3. Give subscribers another way to engage
Not everyone who signs up for subscriber lists spend a lot of time reading and engaging with brand emails. They may just prefer to engage with retail brands via social media or other channels. So rather than writing them off, why not give them a different option?
For instance, you can invite them to follow on your other channels, such as Facebook, Twitter, YouTube or even to get SMS news and offers. Use reengagement emails to invite subscribers to interact with your brand in a different way.
This reengagement email example from Missguided demonstrates several win-back tactics:
The campaign uses emotive copywriting, a site-wide discount code and an invitation to join Missguided's different social channels, for customers who prefer to engage with the brand outside of the inbox.
4. Show off all that value they're missing
You've tried to reengage your subscribers with personalised offers and other persuasion tactics, but many aren't taking the bait. There's still hope. One option is to focus on the value your brand emails and products, which they're missing out on.
You can do this by listing all your benefits or showcasing them in a video demonstration. Take a look at how Chain Reaction Cycles decided to do it:
After displaying the brand's benefits, they offer inactive subscribers a discount. So after you entice your readers, give them a reason to act straightaway with an offer.

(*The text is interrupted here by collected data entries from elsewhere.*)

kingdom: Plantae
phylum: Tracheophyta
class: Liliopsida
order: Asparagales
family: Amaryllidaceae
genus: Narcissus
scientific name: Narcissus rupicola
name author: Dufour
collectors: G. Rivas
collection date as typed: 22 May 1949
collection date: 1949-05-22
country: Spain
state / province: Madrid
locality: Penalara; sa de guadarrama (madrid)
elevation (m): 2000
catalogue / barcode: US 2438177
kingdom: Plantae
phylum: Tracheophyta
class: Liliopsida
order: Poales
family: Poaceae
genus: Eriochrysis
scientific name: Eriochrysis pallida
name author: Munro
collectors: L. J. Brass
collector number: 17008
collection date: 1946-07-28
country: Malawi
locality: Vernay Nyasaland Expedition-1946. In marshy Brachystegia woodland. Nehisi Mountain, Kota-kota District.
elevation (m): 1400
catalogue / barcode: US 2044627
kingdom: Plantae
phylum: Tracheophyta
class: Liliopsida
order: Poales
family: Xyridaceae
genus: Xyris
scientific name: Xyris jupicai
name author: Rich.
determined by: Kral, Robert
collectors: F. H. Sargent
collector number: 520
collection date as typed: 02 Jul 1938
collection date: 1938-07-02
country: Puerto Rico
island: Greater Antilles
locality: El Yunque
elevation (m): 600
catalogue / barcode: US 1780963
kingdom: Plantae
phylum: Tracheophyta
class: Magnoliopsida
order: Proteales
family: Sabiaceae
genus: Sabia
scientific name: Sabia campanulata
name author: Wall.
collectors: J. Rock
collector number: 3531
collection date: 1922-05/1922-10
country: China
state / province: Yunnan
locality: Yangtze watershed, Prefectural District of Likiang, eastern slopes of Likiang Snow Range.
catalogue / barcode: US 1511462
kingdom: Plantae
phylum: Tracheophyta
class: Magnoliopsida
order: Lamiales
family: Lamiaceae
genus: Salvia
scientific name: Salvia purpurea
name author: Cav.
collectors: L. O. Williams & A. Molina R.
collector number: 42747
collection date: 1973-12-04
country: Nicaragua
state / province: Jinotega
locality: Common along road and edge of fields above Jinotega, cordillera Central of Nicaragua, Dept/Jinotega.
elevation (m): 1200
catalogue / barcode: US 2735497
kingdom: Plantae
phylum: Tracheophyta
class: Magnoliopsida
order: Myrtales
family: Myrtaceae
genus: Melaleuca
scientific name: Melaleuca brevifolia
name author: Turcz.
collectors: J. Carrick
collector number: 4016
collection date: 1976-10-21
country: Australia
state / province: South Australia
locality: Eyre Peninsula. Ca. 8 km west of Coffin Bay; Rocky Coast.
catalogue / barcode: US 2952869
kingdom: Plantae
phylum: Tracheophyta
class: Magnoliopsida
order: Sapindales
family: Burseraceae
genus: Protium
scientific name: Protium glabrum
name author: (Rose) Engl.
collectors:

5. Don't fear unsubscribes
You win some, you lose some. The key is in how you handle the situation. And when it comes to your inactive subscribers, you can give them advance notice you're about to cut ties with them and remove them from your subscriber list...unless they want to stay after all!
In some cases, this will help kindle their interest in your brand and products. And for others, they'll simply ignore the warning. But don't worry – the idea is to keep the ones that are more likely to become active customers again. You should be used to seeing (or even sending) these type of ultimatum emails during the GDPR repermissioning period, earlier in 2018.
Take inspiration from the tactics used by retailers for repermissioning campaigns, such as this example from New Look:
We put together a Guide to Repermissioning, which includes 50 great brand examples. Use this free guide to inspire your reengagement campaigns.
6. Give your subscribers options
Here's another option you can give your subscribers – a choice between different products. It's an excellent way to engage them and get subscribers to convert at the same time.
Birchbox did a great job of this by offering inactive subscribers two Rifle Paper Co. boxes:
Playing on the desires of your prospects is no new tactic. We all know how much consumers love freebies, so it's a good way of offering value and reconnecting with them.
Summary
Don't underestimate the importance of reengaging inactive subscribers. Allowing them to bloat your email database will only negatively impact your numbers and it'll trash your deliverability too. It's essential to either remove them or reengage them.
And by far, it's much smarter to at least attempt to reconnect and win back some of these subscribers, so you can potentially convert them back into active customers.